The days when the debt-ridden Uncle Sam could leisurely squander unlimited overseas borrowing appeared to be numbered as its triple A-credit rating was slashed by Standard & Poor's (S&P) for the first time on Friday. Though the U.S. Treasury promptly challenged the unprecedented downgrade, many outside the United States believe the credit rating cut is an overdue bill that America has to pay for its own debt addition and the short-sighted political wrangling in Washington. Dagong Global, a fledgling Chinese rating agency, degraded the U.S. treasury bonds late last year, yet its move was met then with a sense of arrogance and cynicism from some Western commentators. Now S&P has proved what its Chinese counterpart has done is nothing but telling the global investors the ugly truth. China, the largest creditor of the world's sole superpower, has every right now to demand the United States to address its structural debt problems and ensure the safety of China's dollar assets. To cure its addiction to debts, the United States has to reestablish the common sense principle that one should live within its means. S&P has already indicated that more credit downgrades may still follow.
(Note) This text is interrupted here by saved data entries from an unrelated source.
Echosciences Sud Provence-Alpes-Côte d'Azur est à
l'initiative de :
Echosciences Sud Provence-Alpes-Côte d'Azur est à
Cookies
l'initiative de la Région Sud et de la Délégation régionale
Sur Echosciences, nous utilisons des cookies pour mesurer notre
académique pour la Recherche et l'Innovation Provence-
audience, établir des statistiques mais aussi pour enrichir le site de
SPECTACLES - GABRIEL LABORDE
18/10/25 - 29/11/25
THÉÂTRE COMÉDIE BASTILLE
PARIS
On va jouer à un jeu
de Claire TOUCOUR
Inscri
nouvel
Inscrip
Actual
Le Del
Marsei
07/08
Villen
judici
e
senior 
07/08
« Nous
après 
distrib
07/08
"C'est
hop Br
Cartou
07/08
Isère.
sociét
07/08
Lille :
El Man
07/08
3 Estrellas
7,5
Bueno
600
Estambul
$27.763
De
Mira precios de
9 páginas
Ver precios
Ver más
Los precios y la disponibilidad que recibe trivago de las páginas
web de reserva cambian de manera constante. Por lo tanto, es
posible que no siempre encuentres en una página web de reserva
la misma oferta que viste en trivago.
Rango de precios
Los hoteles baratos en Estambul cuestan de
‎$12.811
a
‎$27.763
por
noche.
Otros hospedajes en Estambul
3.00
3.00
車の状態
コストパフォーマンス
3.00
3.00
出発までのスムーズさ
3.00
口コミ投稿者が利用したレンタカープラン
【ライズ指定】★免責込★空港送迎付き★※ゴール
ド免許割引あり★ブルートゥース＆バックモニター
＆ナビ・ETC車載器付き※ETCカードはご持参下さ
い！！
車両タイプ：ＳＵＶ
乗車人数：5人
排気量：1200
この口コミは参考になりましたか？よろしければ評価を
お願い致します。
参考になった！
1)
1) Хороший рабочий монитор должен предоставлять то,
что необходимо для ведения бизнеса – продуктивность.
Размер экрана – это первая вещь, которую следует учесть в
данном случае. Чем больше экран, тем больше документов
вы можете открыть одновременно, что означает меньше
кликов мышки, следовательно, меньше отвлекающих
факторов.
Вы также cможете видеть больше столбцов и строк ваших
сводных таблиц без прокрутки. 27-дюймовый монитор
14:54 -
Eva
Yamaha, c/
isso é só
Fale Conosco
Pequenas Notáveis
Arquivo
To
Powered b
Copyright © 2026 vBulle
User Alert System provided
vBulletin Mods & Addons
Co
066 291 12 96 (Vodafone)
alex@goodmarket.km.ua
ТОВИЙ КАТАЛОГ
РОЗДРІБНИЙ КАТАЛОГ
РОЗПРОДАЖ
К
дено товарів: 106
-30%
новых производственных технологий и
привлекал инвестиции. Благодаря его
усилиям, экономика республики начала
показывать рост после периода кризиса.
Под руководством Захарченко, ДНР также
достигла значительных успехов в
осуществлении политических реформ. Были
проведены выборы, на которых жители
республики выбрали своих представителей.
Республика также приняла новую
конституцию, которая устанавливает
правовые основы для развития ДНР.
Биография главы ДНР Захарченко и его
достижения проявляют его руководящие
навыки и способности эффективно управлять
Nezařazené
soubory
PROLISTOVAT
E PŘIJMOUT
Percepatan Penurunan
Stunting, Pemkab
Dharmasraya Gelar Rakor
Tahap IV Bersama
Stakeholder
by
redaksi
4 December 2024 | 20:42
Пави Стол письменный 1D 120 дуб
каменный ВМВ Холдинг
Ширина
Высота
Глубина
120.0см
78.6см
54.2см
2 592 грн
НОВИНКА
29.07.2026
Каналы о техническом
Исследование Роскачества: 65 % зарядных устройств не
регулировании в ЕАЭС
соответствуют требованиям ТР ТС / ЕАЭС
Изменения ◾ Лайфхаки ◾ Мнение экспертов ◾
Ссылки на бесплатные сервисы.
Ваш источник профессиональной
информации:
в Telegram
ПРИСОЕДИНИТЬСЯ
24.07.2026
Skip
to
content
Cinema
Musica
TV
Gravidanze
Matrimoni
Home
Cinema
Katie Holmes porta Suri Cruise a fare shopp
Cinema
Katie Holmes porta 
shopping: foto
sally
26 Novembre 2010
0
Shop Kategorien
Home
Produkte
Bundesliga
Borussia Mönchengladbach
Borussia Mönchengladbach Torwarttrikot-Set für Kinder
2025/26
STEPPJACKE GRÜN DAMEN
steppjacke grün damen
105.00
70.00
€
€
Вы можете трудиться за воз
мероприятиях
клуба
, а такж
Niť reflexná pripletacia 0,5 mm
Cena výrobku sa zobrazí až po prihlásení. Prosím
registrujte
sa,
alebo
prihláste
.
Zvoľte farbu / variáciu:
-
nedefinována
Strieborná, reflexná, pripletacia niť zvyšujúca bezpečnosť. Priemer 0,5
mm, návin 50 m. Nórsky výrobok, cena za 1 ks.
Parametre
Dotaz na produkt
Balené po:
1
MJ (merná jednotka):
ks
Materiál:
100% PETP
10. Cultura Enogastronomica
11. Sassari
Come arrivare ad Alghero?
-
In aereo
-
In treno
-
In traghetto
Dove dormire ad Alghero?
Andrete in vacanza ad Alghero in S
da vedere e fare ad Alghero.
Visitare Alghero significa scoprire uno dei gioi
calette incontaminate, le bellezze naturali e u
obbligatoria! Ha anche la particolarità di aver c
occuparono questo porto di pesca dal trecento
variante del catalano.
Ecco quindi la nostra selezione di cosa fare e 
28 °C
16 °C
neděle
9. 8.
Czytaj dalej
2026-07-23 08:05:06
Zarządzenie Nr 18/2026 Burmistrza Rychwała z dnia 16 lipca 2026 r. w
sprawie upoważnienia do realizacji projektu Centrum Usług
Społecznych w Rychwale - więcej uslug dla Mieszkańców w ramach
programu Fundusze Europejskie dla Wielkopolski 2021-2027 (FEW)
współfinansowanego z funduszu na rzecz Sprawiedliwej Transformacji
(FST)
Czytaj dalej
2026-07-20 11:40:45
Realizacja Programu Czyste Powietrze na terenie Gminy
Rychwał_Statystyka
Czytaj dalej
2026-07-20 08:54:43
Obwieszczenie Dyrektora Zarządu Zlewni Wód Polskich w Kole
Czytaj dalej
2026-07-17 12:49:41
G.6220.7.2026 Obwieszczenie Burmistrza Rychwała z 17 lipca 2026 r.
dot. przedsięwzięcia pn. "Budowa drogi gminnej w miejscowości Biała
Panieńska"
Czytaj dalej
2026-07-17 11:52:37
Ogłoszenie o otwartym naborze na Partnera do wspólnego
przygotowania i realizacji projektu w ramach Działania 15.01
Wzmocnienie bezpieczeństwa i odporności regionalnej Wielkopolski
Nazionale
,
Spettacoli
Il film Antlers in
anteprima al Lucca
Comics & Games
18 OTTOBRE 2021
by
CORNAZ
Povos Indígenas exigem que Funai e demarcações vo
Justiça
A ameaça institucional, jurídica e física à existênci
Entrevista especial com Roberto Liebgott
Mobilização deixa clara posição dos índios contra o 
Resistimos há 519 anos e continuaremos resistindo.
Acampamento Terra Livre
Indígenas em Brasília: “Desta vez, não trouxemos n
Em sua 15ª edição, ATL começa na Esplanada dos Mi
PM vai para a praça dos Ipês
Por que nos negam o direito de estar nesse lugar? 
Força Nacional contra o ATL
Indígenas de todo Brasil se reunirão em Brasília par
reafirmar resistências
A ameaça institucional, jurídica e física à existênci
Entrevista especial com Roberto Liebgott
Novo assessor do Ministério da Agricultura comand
Thus, if no substantial cuts were made to the U.S. gigantic military expenditure and bloated social welfare costs, the downgrade would prove to be only a prelude to more devastating credit rating cuts, which will further roil the global financial markets all along the way. Moreover, the spluttering world economic recovery would be very likely to be undermined and fresh rounds of financial turmoil could come back to haunt us all. The U.S. government has to come to terms with the painful fact that the good old days when it could just borrow its way out of messes of its own making are finally gone. It should also stop its old practice of letting its domestic electoral politics take the global economy hostage and rely on the deep pockets of major surplus countries to make up for its perennial deficits.

1 Comments in Response to

Comment by David Jackson
Entered on:

    China wants it's investment assured by a "third party world". Why am I not at all surprised? they loaned whatever they loaned because they thought they could "buy the U.S. and whatever influence they might deem worthy. Suddenly, it "appears" that the investment might not provide the hoped-for "vig". So, instead of rolling with the unexpected shortfall of easy money and influence, they go whining to the rest of the world to shore-up their possible "losses". BS!

    They've been screwing the U.S. and the rest of the world for decades; now, it's time to suck it up and get themselves to their own "free clinic".

     Their "rating" of anything is about as worthless as that of Standard & Poor's. If they don't like us, then they ought not to do business with us. I won't miss the trade imbalances or the lead painted everything one bit. as for the decades-old middle-fingered diplomacy they've shown the U.S. and the world, RIGHT BACK AT YA'!